Das Rätselraten über Jorge Lorenzos Zukunft geht weiter. Zwischen dem Argentinien-Grand-Prix in Termas de Rio Hondo und dem USA-Grand-Prix in Austin kochten die Gerüchte über einen möglichen Wechsel zu Ducati über.

Die Medien rätselten, ob der Vertrag bereits fix ist, ob es nur eine mündliche Vereinbarung gibt oder ob Lorenzo nun doch bei Yamaha bleibt. Bei der Pressekonferenz vor dem Rennwochenende in Austin stürzten sich die Medienvertreter auf den Weltmeister und erkundigten sich nach dem aktuellen Stand.

Doch Lorenzo war am Donnerstag nicht besonders gesprächig: „Ich kann nicht mehr als in Argentinien sagen. Ich bevorzuge es, nichts zu dem Thema zu sagen“, bemerkt der Titelverteidiger, der seit der Saison 2008 für Yamaha in der MotoGP antritt. 41 Siege und drei WM-Titel fuhr Lorenzo mit Yamaha ein. Folgt im kommenden Jahr der Wechsel zu Ducati und damit der Beginn eines neuen Abenteuers?

Teamkollege Valentino Rossi stellte beim Saisonauftakt in Katar in Frage, ob Lorenzo mutig genug ist, Yamaha zu verlassen und bei Ducati einen Neuanfang zu wagen. Natürlich wurde in Austin auch der „Doktor“ zu Lorenzos Zukunft befragt. Doch Rossi möchte sich nicht mit diesem Thema beschäftigen: „Niemand möchte sich über Lorenzos Zukunft bei Ducati äußern. Dem schließe ich mich an“, so der neunmalige Weltmeister.


Alle warten auf Lorenzos Entscheidung
Sollte Lorenzo bei Ducati unterschreiben, müsste sich mindestens einer der beiden aktuellen Fahrer ein neues Team suchen. Nach den Vorfällen in Argentinien wackelt Andrea Iannones Platz, während Andrea Dovizioso teamintern große Sympathien genießt. Iannone versucht, sich nicht ablenken zu lassen: „Momentan denke ich nicht über die Zukunft nach. Nach diesen beiden schlechten Rennen ist es für mich wichtig, dass ich jetzt gute Ergebnisse hole. Wir haben das Potenzial, gegen die besten Fahrer zu kämpfen. Das ist momentan meine Priorität“, betont der Italiener, der mit null Punkten nach Austin reist und mit Suzuki in Verbindung gebracht wird.

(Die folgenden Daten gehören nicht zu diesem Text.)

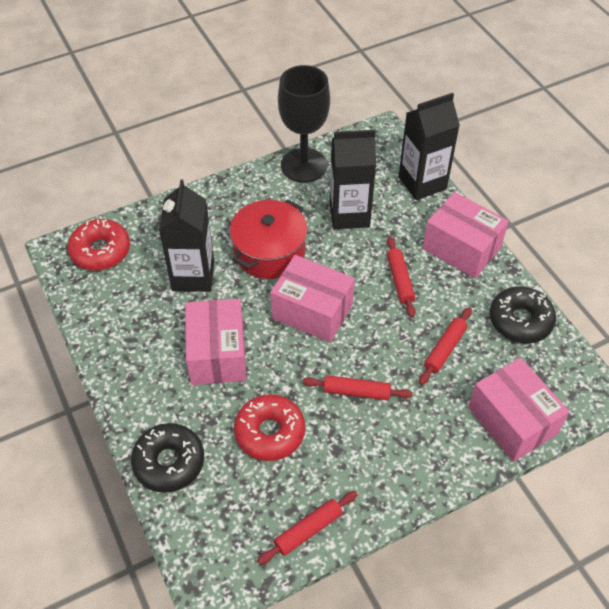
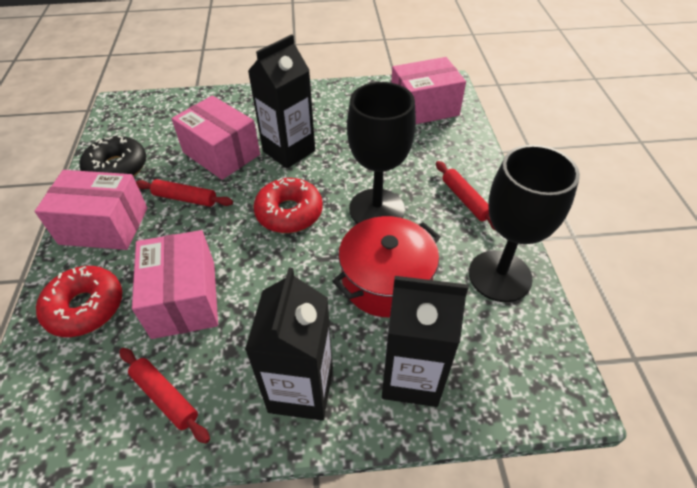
black donut: 2 -> 1
black goblet: 1 -> 2
red rolling pin: 4 -> 3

Yamaha hat hingegen ein Auge auf Maverick Vinales geworfen, der Lorenzo ab der kommenden Saison im Werksteam ersetzen könnte. Damit wäre Yamaha gut für die Zukunft aufgestellt, denn Vinales gilt als größtes Talent nach Marc Marquez. Hat Yamaha bereits Kontakt mit dem ehemaligen Moto3-Champion aufgenommen? „Nein, den gab es noch nicht“, stellt der Suzuki-Pilot klar.

Vinales will sich in Austin nicht von den Vertragsverhandlungen ablenken lassen. Stattdessen möchte er wieder ums Podium kämpfen: „Ich denke momentan nur daran, wie ich das Maximum aus dem heraushole, was mir aktuell zur Verfügung steht. Ich fühle mich hier wohl. Ich sollte mich jetzt auf die Gegenwart konzentrieren und nicht auf die Zukunft“, so der Suzuki-Pilot.

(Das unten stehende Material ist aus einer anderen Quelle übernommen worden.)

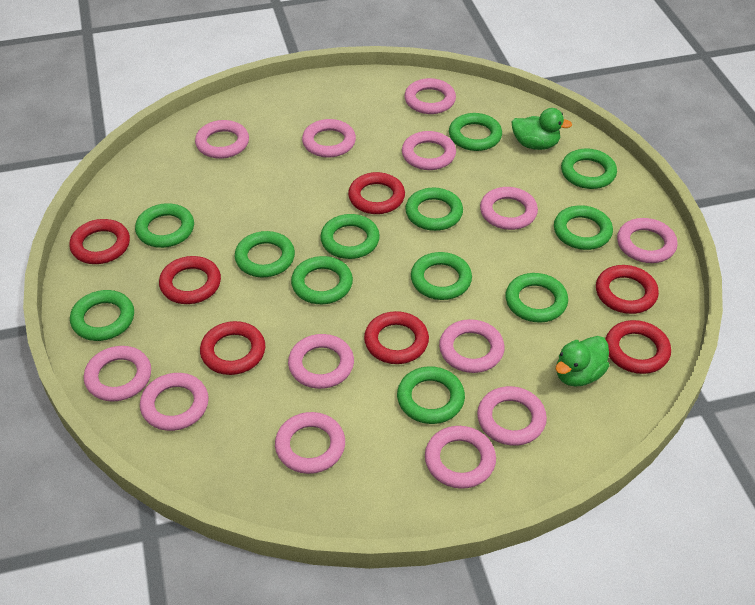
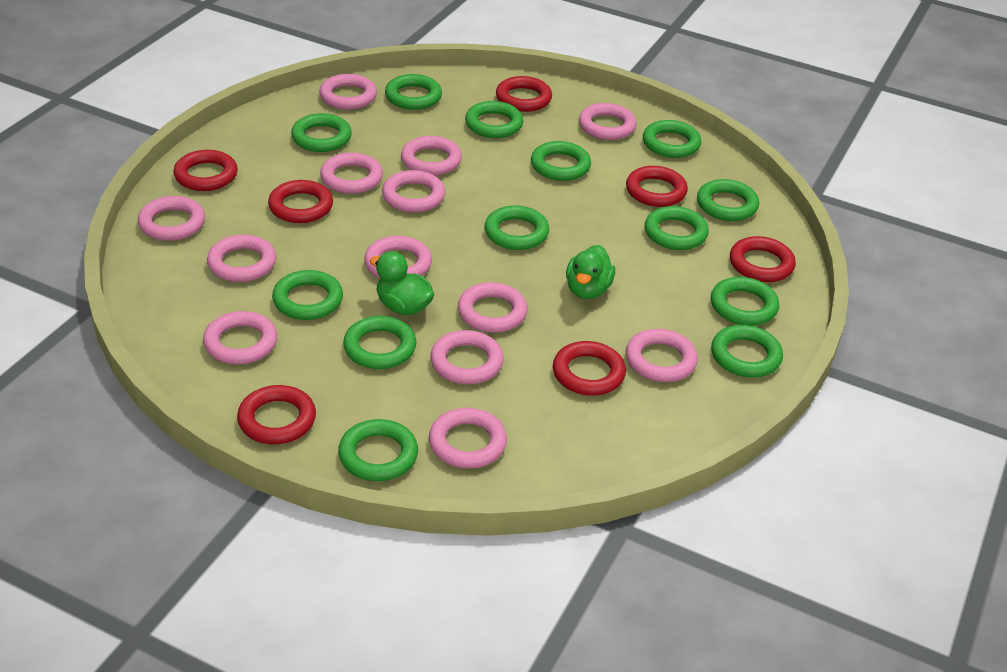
green ring: 12 -> 13

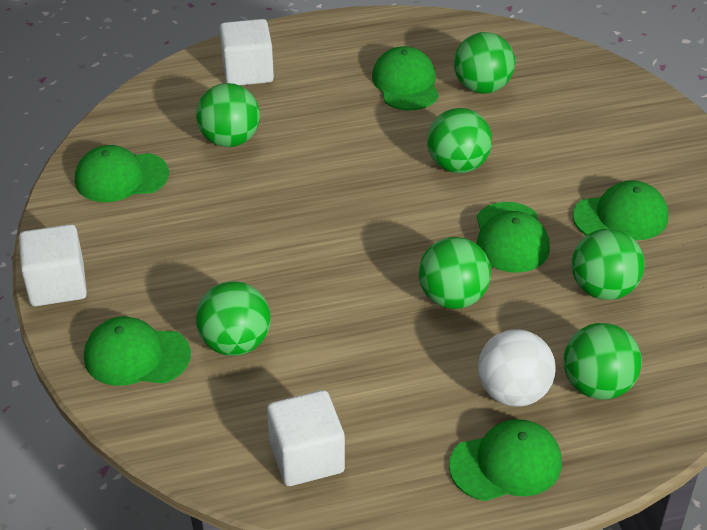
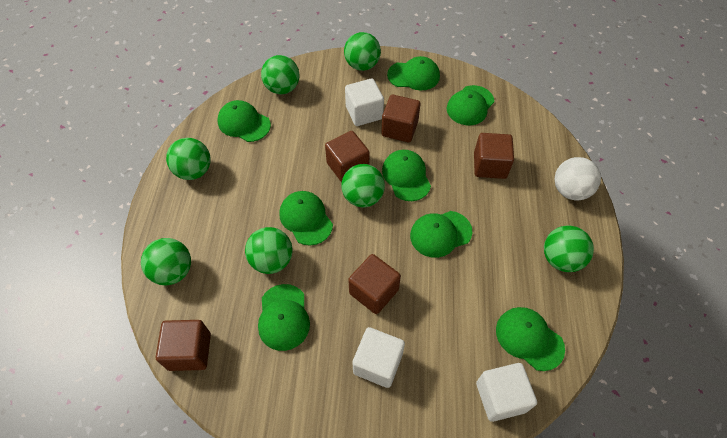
brown cube: 0 -> 5
green cap: 6 -> 8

Eiszeit im Yamaha-Werksteam
Klar ist, dass Valentino Rossi mindestens bis Ende 2018 für Yamaha antreten wird. Die zeitige Vertragsverlängerung des „Doktors“ könnte Lorenzos Entscheidung beeinflussen. Spätestens seit den Vorfällen beim Saisonfinale 2015 herrscht bei den „Blauen“ wieder Eiszeit. Rossi gibt sich professionell, als er auf die Stimmung im Team angesprochen wird: „Jeder im Team versucht, seine Arbeit zu machen. Alle denken nur an das hier und jetzt und von Rennen zu Rennen“, so der Italiener.

Und auch Lorenzo möchte keine emotionale Antwort abgeben und bleibt cool: „Es ist genau so wie in den vergangenen sechs oder sieben Jahren, in denen wir bereits Teamkollegen waren. Die Mechaniker machen ihre Arbeit, wir Fahrer ebenfalls. Es ist ein Einzelsport“, hält der Weltmeister fest.